In the case of Gregory v. L. & N. R. R. Co., 25 Ky. L. R. 1986, it is said, in substance, that if railroad companies should be required at all places up and down their lines to run their trains with the view of safety to trespassers "the result would be to practically abandon the roads to them" and would so retard the railroad business as to practically destroy it. The doctrine of that case was quoted and adopted in the later one of Willis ' Admrx. v. L. & N. R. R. Co., 164 Ky. 124, in which case, according to the testimony, as many as one hundred and twenty-five people used the tracks at the place of the accident every day, though it was in the country but surrounded by a more thickly populated community than the one in the present case. Other recent cases following the rule as laid down in the Adkins, Gregory and Willis cases are: L. & N. R. R. Co. v. Horton, 186 Ky. 617; Hungate v. Hines, 188 Ky. 365; C., N. O. & T. P. R. R. Co. v. Brown, 192 Ky. 724; Henson's Admr. v. Hines, 193 Ky. 198; Howard v. I. C. R. R. Co., 189 Ky. 60; McKnight's Admr. v. L. & N. R. R. Co., 168 Ky. 86, and Sizemore's Admr. v. L. & E. R. R. Co., 169 Ky. 497 These later cases hold, in substance, that although the place of the accident be in an incorporated town, still if the amount of travel was not such, and had not been such, for a sufficient length of time as to create the presumption of an acquiescence on the part of the company and to require the operators of trains to anticipate the presence of persons upon the track, the duty to do so does not exist; and further, that in no case in the country will such duty arise unless the required amount of travel exists and it is in a thickly populated community. The truth of the matter is that the doctrine should not be extended, since to do so, as stated in a number of the eases referred to, would - largely curtail and in some places practically destroy the efficiency of railroads in discharging the very purpose of their organization and operation, which is rapid transportation. Perhaps, a better rule would be, as it does exist in some countries, that such trespassing should be positively forbidden. But it is our duty to apply the rule as announced in cases requiring it unless -some statutory alteration is made, but we do not feel that it should be extended beyond the limits stated in the later cases referred to.

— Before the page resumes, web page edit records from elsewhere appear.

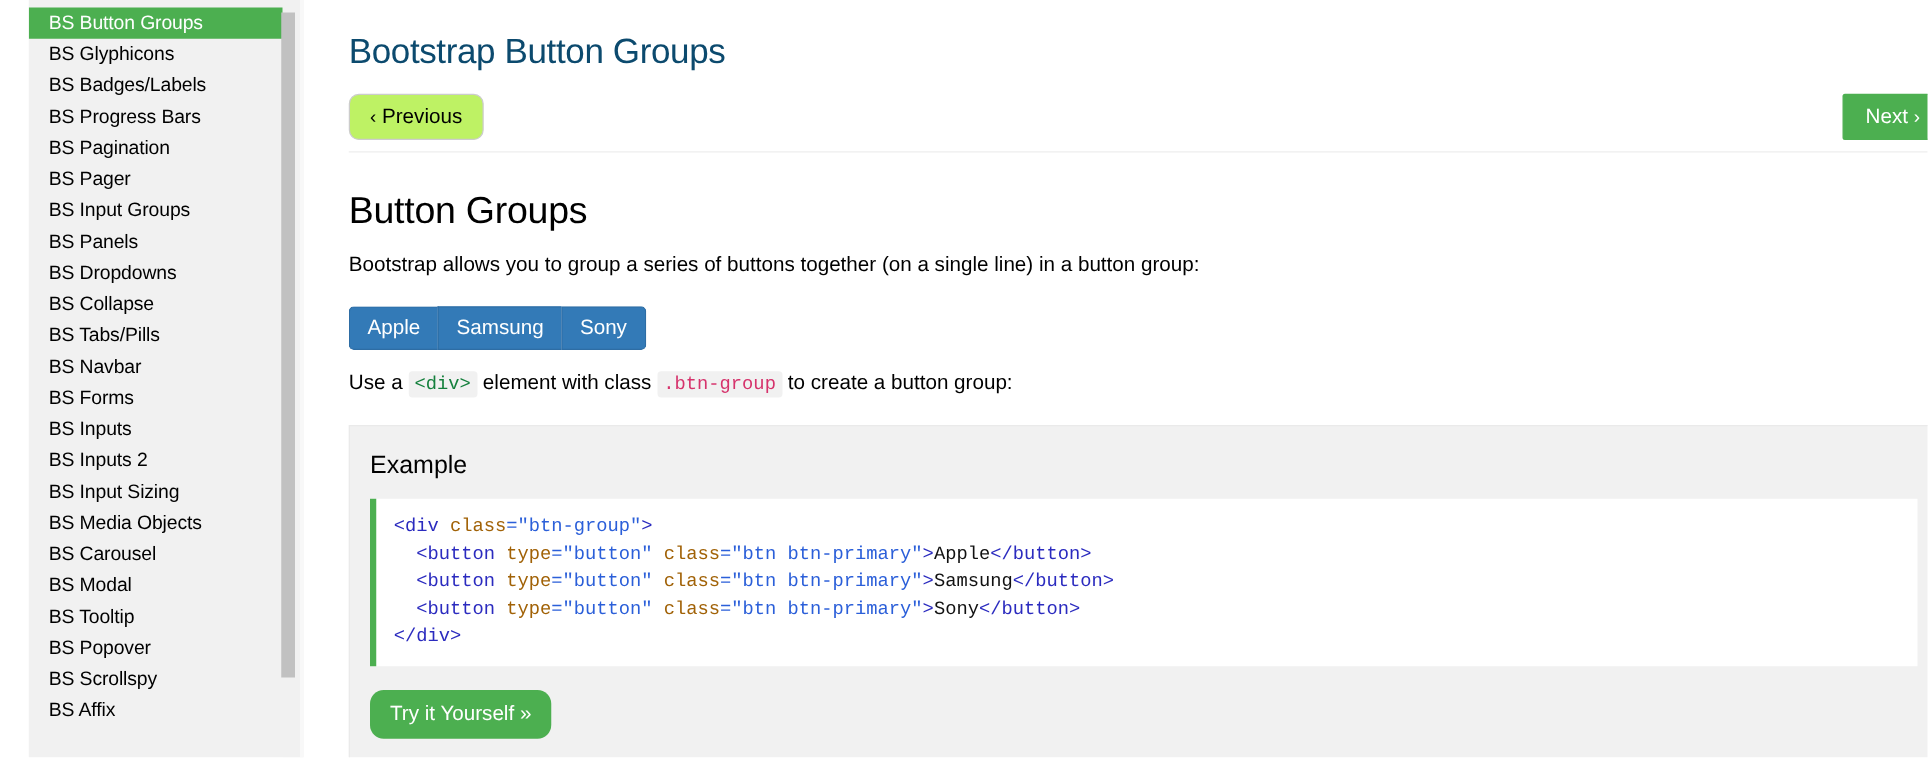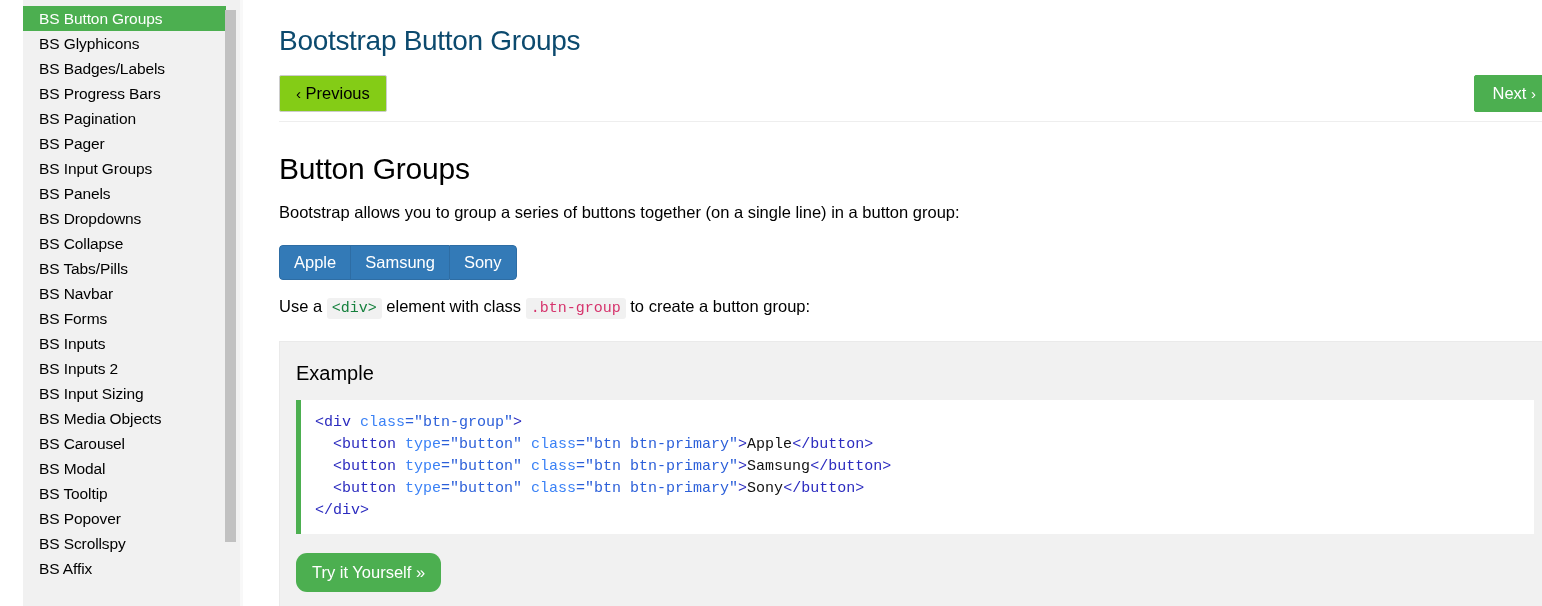--- a/index.html
+++ b/index.html
@@ -104,23 +104,23 @@
     height: 44px;
     margin-top: 10px;
   }
   #prev-button {
     position: absolute;
     left: 0;
     top: 0;
     height: 37px;
     line-height: 35px;
     padding: 0 16px;
-    background: #84cc16;
+    background: #bef264;
     border: 1px solid #cccccc;
-    border-radius: 2px;
+    border-radius: 8px;
     font-size: 16.5px;
     color: #000000;
     cursor: pointer;
     font-family: "Liberation Sans", sans-serif;
     white-space: nowrap;
   }
   #next-button {
     position: absolute;
     right: 5px;
     top: 0;
@@ -218,21 +218,21 @@
     background: #ffffff;
     border-left: 5px solid #4CAF50;
     padding: 12px 10px 12px 14px;
     font-family: "Liberation Mono", monospace;
     font-size: 15px;
     line-height: 22px;
     white-space: pre;
     overflow: hidden;
   }
   .c-tag { color: #2b2bbf; }
-  .c-attr { color: #3b82f6; }
+  .c-attr { color: #a16207; }
   .c-val { color: #2b5fd9; }
   .c-txt { color: #111111; }
 
   #tryit-button {
     margin-top: 19px;
     display: inline-block;
     background: #4CAF50;
     border: none;
     border-radius: 11px;
     color: #ffffff;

We, therefore, conclude that no negligence against defendant was shown at the last trial, which dispenses with the necessity of discussing or determining other questions raised, though it is doubtful if the evidence on that trial was sufficient to -authorize a finding that the death of decedent was produced Iby a collision with defendant's train. Instruction number one was also erroneous in many particulars, chief among which is that it assumed that the place where decedent was killed was one requiring precautionary measures on the part of the operators of the train, and it also required such precautions on their part as would enable a pedestrian on the track "to reach a place of safety." It is open to other criticisms but, in view of what has been said, we will take neither the time nor the space to point them out.
The motion for a peremptory instruction made by the defendant should have been sustained, and the judgment is reversed with directions to grant a new trial and for proceedings consistent with this opinion.